Calculate capitalization rate from NOI and property value, reverse-calculate property value from target cap rate, or build a complete NOI from income and expenses.
The capitalization rate (cap rate) is the foundational metric in commercial and investment real estate analysis. Every professional investor, appraiser, and lender uses cap rates to evaluate investment properties, compare markets, and determine value. Understanding cap rates — and their limitations — is essential before purchasing any income-producing property.
The cap rate formula is deceptively simple: Cap Rate = Net Operating Income (NOI) ÷ Property Value × 100. The complexity lies in correctly calculating NOI and understanding which cap rate is appropriate for a given property and market.
Critical clarification: NOI does not include mortgage principal or interest payments, depreciation, or income taxes. Cap rate is a property-level metric that ignores financing. This makes cap rates comparable across properties regardless of how they're financed — a major advantage over metrics like cash-on-cash return.
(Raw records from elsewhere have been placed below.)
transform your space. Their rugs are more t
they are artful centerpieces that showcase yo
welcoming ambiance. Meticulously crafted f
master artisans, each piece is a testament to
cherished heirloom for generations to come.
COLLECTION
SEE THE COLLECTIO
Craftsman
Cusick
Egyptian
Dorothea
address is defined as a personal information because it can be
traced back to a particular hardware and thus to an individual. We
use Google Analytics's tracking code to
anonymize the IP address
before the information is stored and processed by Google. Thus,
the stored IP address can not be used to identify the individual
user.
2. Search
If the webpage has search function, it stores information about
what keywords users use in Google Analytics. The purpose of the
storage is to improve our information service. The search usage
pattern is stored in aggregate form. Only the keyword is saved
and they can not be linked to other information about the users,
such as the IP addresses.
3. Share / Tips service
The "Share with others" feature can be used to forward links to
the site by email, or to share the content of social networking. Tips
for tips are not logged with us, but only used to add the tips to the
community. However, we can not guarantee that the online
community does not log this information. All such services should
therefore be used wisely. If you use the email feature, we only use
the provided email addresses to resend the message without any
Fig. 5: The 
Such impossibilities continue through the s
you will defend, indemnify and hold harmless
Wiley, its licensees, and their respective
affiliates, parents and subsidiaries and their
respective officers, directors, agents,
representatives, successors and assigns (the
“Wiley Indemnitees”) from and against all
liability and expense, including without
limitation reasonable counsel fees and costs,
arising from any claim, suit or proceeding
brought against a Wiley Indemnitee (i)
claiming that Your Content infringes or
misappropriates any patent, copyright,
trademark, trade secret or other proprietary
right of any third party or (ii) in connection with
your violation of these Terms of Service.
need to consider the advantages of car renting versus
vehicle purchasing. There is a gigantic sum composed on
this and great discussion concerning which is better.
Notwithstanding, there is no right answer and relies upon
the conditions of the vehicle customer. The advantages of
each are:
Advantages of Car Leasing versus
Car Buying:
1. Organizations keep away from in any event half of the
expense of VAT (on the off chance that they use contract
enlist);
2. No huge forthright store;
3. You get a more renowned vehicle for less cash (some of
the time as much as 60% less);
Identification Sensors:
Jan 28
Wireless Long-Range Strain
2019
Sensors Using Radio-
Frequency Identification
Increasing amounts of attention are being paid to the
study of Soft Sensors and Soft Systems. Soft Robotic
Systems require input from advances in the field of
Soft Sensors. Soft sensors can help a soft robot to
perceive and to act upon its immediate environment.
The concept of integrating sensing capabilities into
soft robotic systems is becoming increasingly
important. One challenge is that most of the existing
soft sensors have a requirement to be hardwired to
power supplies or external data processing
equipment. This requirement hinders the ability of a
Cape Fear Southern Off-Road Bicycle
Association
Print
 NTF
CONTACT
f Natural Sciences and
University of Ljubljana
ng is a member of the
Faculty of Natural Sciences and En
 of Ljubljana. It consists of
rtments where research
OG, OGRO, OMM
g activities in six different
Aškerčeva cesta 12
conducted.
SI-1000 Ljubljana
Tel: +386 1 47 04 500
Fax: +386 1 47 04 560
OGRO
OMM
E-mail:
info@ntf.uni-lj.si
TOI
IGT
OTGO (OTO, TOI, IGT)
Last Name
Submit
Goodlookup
Cap rate benchmarks vary significantly by asset class, market tier, and economic cycle. The following table reflects 2024–2025 market conditions after significant cap rate expansion from the rate hikes of 2022–2023:
| Property Type | Gateway Markets | Major Metros | Secondary Mkts | Trend 2024–25 |
|---|---|---|---|---|
| Multifamily Class A | 4.0–5.0% | 5.0–5.8% | 5.5–6.5% | ↑ Expanding |
| Multifamily Class B/C | 4.8–6.0% | 5.5–7.0% | 6.5–8.5% | ↑ Expanding |
| Industrial / Logistics | 4.5–5.5% | 5.0–6.2% | 6.0–7.5% | → Stabilizing |
| Retail Strip Mall | 5.5–7.0% | 6.0–8.0% | 7.0–9.5% | ↑ Expanding |
| Office Class A | 5.5–7.5% | 7.0–9.5% | 8.0–11% | ↑↑ Sharply up |
| Net Lease (NNN) — Inv Grade | 5.0–6.0% | 5.5–6.8% | 6.5–8.0% | ↑ Expanding |
| Self-Storage | 5.0–6.0% | 5.5–7.0% | 6.5–8.5% | → Stabilizing |
| Single-Family Rental | 4.0–5.5% | 5.0–6.5% | 5.5–7.5% | ↑ Expanding |
Cap rate, cash-on-cash (CoC) return, and internal rate of return (IRR) each measure different aspects of investment performance. Understanding which metric to use when is critical:
Cap rates move inversely with property values. When cap rates compress (decrease), property values rise — investors are paying more for the same income stream. When cap rates expand (increase), values fall. The 2020–2021 era of near-zero interest rates drove historic cap rate compression across all asset classes. The 2022–2023 rate hiking cycle reversed this, forcing cap rate expansion and causing significant value declines in heavily leveraged sectors like office and some multifamily markets.
The cap rate spread over the 10-year Treasury yield is the key risk premium metric. Historically, this spread averages 150–250 basis points. When spreads compress below 100 bps (as they did in 2021–2022), real estate is historically overvalued relative to risk-free alternatives. As of 2024–2025 with the 10-year around 4.2–4.5%, healthy cap rates should be 5.7–6.7%+ for most asset classes.